緋色の電球

タカハシカイト

Short short goodbye for(ever).

以前に旧友たちのドライブに同伴させてもらった時のことだ。帰る道すがら、運転席の彼が「引っ越す前にまた会えたら会おう」というような旨を言ってくれた。それが心の底からの言葉であるかそれともその場の雰囲気から出る常套句じみた友人への言葉であったのかを確かめる術はないが(確かめようという気にもならないが)、この時ばかりは素直に嬉しく思った。しかしわたしは性根が少しばかり捻くれているくせしてその所為で起こる人間関係の摩擦を避けたい小心者であるがために、内心そんな機会は来ないのではないかと思いつつも「会えたらいいね」などと生半可な返事をした。それからしばらく経って未だに、不思議な感傷を伴ってこのやりとりが思い出される。

 

「さよなら」でも「またね」でも、そういう別れの挨拶というのは、もしかしたらこの世で最も贅沢な言葉のひとつではないかと思う。

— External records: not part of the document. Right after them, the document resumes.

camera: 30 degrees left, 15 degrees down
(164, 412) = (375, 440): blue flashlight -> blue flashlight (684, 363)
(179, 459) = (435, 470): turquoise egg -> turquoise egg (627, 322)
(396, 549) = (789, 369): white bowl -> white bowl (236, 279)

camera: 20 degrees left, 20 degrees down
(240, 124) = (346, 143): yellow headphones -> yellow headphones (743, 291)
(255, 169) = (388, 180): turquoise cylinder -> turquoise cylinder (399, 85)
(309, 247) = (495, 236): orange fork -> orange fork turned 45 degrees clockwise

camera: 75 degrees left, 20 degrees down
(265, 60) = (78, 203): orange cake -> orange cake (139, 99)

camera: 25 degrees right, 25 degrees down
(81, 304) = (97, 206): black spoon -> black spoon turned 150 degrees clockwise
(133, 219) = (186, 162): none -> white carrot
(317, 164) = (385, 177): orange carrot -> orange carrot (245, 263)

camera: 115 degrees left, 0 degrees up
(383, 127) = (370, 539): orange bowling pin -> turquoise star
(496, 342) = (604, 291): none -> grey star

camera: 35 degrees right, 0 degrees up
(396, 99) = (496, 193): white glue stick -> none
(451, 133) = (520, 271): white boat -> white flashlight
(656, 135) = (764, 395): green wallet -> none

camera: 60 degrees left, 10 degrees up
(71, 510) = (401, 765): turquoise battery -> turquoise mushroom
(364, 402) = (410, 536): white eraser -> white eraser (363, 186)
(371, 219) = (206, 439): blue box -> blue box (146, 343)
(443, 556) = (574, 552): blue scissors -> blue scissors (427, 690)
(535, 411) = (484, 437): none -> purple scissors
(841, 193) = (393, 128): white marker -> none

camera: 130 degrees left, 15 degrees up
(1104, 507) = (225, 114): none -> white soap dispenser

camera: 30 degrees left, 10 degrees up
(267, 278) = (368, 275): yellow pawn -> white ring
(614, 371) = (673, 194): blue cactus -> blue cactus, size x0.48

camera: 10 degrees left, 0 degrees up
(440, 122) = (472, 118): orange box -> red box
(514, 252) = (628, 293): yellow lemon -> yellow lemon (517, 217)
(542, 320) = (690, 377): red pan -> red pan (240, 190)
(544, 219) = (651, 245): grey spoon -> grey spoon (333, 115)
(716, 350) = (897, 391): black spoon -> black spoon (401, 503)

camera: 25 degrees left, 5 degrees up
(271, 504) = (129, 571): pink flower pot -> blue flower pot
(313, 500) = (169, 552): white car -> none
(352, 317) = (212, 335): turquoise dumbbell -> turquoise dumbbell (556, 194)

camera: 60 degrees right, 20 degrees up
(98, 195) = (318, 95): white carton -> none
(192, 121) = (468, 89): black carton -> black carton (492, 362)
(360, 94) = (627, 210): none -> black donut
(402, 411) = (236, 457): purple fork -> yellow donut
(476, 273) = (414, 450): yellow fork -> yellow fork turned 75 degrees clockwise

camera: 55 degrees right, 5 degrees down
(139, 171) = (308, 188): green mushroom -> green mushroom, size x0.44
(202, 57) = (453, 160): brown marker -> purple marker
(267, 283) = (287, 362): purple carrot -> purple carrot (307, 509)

そこからしばらく、あるいはずっと別々に過ごすことになる互いが、進む未来で相手の不在を理解しながらもなお、互いを結ぶ楔として最後の場面を飾る言葉。わたしはそれが、自分で使う分にはひどく気恥ずかしいものであることを感じると同時に、とても美しいと思う。刹那的だけれども、ひょっとするとその刹那を永遠かけて幾度となく思い出すかもしれない。

 

そんなことを思うのはここから先を生きていって誰とどれだけ同じ時を過ごせるだろう、とか考えてしまうようになったからかもしれない。終わらないのではないかとぼんやり考えていた生活は数年周期で入れ替わり、熱を入れたものごとやひとも時々忘れてから時々思い出してになって、次第に時々すら忘れる。それはわたしも彼らも誰も彼もが否応なく進んでいるから正常である、そんなのはわかっていて、それでも有りもしない記憶はたまに夢に出てくる。起き抜けに毛布に包まれたわたしだけが、青になった横断歩道の前でただただ突っ立っているような、切ない錯覚に囚われる。

 

暫時あるいは二度と会うことはないのだろうという確かな予感がするとき、大抵の場合において最後の機会はもう疾うに過ぎ去っている。無力なわたしたちは最新の思い出を海馬から探し出して額縁に入れ、いつまでも飾っておきたくなる衝動に駆られる。でもそれは単なるひとつの象徴だ。ジグソーパズルでいうところの偶然最後に残ったピースであるというだけで、だから完成したその絵をこそ飾るべきだ。そういうことを知っていながら、そのラストピースを大事にしてしまうからこその人間らしさだとも思うけれど。

 

だからなんとなく、家族というのはなによりもさよならが言いたい相手とつくるものなのだろうかと思ったのだ。どんな最新を最後にしても大丈夫だと、ある意味いつでも最後にする覚悟ができている関係なのではないかな、と先日漠然と思い至った。単純に好きだということとはやはり少し違うものだと思うし、また好きも嫌いも超えてその人に関しては清濁併せ呑むといったようなところがある。というか、わたしがそう思ってしまう。

 

つまるところドラマチックになりきれないわたしたちは「会えたらいいね」がラストシーンでも構わないのだ。どうせまた会える、とたかをくくって、そんな日が最後だったということなんてわたしが覚えている以上に存在する。これからだって増えていく。だから生き方を改めようなどと安っぽい決意を掲げるつもりは毛頭ない。さよならと告げて行くことはきっと余り有るほど贅沢な幸せだ。だからこそ、音をたてずにひっそり過ぎ去った数多の別れの瞬間を愛おしく思うし、それこそがまともな挨拶すらできなかったわたしとあなたを繋ぐ透明な楔であるのだろう。その瞬間から出発したそれぞれの足跡が辿り着いた砂漠の最果てで、互いが同じ雨に傘をさしていた情景を思い出せたとしたら、それ自体が虹のような僥倖だと思う。